*Given instruction 1*: Based on the article about Studime Historike, explain why the magazine's name changed to Buletin i Institutit të Shkencave right after its first issue.
-------- Page text --------
Scientific magazine on Albanian studies

Studime Historike ("Historical Studies") is a scientific magazine on albanology. It is published by the Institute of History, part of the Centre of Albanological Studies in Tirana, Albania.

It is profilised as a bulletin short studies or articles dealing with Albanian history, from antiquity to nowadays. Beside historical thematic, it publishes studies presented in scientific events as conferences and symposiums, archival documents, pieces of historical memoirs and materials, information of scientific activities organised by the Institute of History, etc.

It provides information of latest publications of the Albanian Institute of History, both Albanian and foreign albanologists.

==History==
Studime Historike is the first historical magazine in Albania. It started as Buletini i Institutit të Studimeve (Bulletin of the Institute of Studies), published by the Albanian Institute of History established in 1946, representing the first scientific institute in post World War II Albania. It had separate sections for linguistics, literary studies, and history. After the first issue with this name, it promptly changed to Buletin i Institutit të Shkencave (Bulletin of the Institute of Sciences), published by the Albanian Institute of Science (1948–1957) which had replaced the Institute of Studies. The magazine preserved it previous structure. In 1952, it split in two separate publications: Buletini për Shkencat Natyrore (Bulletin for the Natural Sciences), and Bulletini për Shkencat Shoqërore (Bulletin for Social Studies). The later one focused on linguistics, history, archaeology, ethnography, etc. Articles started being accompanied by a resume in French.

In 1955, the corresponding sections of social studies merged into the Albanian Institute of History and Linguistics (Instituti i Historisë dhe i Gjuhësisë), which affiliated with the University of Tirana during 1957–1972. During 1957–1964, the magazine came out as Buletin i Universitetit të Tiranës – seria shkencat shoqërore (Bulletin of the University of Tirana – series on social studies). After 1964, the Institute of History and Linguistics started publishing Studime Historike (one issue every three months), and the other magazine Studime Filologjike (Philological studies).
-------- Extracted data --------
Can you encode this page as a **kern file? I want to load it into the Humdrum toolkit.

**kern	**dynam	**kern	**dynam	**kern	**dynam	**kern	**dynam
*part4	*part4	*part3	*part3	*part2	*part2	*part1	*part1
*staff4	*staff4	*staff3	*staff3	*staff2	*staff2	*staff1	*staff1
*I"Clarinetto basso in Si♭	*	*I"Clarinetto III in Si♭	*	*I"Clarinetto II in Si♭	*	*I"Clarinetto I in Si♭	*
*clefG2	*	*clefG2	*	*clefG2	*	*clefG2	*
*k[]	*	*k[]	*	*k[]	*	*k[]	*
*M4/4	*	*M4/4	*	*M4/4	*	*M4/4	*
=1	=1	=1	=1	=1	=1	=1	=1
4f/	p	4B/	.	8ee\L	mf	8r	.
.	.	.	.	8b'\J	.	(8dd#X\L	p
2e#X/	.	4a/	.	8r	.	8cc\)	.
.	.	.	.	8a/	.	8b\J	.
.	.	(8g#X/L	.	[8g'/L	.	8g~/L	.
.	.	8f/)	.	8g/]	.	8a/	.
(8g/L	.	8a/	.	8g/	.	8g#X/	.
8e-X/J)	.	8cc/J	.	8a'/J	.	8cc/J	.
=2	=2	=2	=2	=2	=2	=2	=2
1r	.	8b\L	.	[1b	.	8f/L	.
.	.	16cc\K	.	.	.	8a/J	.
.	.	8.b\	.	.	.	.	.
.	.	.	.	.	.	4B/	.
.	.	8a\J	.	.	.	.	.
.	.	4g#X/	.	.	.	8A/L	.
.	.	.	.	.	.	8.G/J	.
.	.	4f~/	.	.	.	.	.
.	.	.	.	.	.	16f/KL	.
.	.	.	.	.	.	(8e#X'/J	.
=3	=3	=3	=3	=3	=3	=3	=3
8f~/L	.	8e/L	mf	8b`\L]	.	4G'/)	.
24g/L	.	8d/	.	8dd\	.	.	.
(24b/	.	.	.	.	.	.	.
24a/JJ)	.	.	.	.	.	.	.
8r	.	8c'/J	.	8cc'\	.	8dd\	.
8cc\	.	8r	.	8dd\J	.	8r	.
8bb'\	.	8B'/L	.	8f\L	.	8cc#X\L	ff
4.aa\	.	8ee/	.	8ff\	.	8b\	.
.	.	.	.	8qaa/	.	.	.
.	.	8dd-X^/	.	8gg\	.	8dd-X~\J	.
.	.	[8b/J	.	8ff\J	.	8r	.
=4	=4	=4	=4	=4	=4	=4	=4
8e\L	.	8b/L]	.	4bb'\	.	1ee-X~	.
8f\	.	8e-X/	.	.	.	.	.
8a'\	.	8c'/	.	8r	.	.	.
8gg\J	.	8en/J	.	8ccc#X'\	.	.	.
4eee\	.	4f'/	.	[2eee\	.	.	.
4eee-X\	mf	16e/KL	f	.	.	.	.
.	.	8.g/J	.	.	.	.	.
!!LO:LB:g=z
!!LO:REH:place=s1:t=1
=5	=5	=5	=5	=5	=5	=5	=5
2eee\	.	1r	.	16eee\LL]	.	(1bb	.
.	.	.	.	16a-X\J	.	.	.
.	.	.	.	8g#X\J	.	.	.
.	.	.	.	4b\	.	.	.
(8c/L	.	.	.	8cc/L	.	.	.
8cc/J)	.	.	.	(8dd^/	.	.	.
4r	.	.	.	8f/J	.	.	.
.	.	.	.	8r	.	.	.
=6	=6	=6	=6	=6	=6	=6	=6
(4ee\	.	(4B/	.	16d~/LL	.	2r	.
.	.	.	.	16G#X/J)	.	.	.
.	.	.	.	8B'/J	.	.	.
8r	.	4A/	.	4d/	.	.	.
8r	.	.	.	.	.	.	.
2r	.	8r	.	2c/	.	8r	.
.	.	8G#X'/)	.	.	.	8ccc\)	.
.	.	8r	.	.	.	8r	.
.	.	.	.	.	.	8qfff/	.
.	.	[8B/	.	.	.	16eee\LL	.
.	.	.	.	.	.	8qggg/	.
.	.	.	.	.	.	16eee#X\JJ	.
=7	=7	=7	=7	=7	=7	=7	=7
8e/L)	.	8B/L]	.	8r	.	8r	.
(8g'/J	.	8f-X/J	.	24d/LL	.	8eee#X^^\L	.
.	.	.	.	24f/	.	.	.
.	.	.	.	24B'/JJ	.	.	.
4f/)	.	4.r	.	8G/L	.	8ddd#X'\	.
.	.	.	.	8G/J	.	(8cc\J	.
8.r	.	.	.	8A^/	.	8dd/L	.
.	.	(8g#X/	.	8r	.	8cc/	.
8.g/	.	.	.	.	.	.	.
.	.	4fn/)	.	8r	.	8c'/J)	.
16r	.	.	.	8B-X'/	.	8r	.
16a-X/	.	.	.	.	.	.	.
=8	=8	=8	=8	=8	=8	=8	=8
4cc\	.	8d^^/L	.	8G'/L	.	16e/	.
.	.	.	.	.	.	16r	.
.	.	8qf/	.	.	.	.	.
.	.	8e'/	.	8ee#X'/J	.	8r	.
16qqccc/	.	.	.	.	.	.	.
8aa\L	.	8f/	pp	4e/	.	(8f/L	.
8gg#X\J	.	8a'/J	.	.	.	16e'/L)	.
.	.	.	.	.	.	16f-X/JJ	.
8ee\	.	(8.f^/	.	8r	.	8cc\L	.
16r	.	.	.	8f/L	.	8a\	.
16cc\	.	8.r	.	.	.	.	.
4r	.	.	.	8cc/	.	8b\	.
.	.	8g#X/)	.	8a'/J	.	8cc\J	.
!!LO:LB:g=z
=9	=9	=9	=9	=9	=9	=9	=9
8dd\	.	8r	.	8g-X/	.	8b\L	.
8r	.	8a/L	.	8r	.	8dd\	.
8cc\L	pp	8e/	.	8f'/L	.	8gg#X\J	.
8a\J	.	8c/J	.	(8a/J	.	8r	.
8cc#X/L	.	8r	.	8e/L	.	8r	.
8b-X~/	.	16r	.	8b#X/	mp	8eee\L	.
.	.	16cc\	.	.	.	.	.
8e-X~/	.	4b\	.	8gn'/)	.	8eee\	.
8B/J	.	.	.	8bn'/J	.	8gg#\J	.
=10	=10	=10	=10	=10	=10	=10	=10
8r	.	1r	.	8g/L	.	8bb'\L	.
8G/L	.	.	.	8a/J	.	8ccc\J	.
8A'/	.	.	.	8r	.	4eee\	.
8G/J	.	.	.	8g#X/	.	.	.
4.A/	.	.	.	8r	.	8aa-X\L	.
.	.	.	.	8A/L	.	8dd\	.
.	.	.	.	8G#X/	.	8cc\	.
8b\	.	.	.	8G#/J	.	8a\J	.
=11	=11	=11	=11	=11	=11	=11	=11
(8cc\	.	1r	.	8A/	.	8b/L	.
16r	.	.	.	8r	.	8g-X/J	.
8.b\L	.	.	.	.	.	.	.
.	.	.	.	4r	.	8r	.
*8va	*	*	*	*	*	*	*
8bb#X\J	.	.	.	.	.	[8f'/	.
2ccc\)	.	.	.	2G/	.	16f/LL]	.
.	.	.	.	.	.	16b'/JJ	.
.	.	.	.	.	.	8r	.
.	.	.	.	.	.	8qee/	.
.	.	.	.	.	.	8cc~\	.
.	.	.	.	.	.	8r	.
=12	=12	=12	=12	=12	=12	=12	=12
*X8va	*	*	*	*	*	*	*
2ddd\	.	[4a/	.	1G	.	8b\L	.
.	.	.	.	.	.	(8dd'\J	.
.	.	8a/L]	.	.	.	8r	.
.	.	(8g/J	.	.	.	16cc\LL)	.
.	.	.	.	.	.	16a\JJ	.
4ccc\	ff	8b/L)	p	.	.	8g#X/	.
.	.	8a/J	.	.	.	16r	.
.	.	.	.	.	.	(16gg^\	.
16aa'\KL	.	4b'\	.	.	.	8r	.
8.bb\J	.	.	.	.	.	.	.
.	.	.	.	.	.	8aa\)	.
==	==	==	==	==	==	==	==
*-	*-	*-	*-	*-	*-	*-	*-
--------
*Given instruction 2*: Gather every line in the entries that contains the string "kern".

*Exercise output 1*: After that first issue, the magazine was published by the Albanian Institute of Science (1948–1957). That institute had replaced the Institute of Studies, whose name the first title carried.

*Exercise output 2*:
Can you encode this page as a **kern file? I want to load it into the Humdrum toolkit.
**kern	**dynam	**kern	**dynam	**kern	**dynam	**kern	**dynam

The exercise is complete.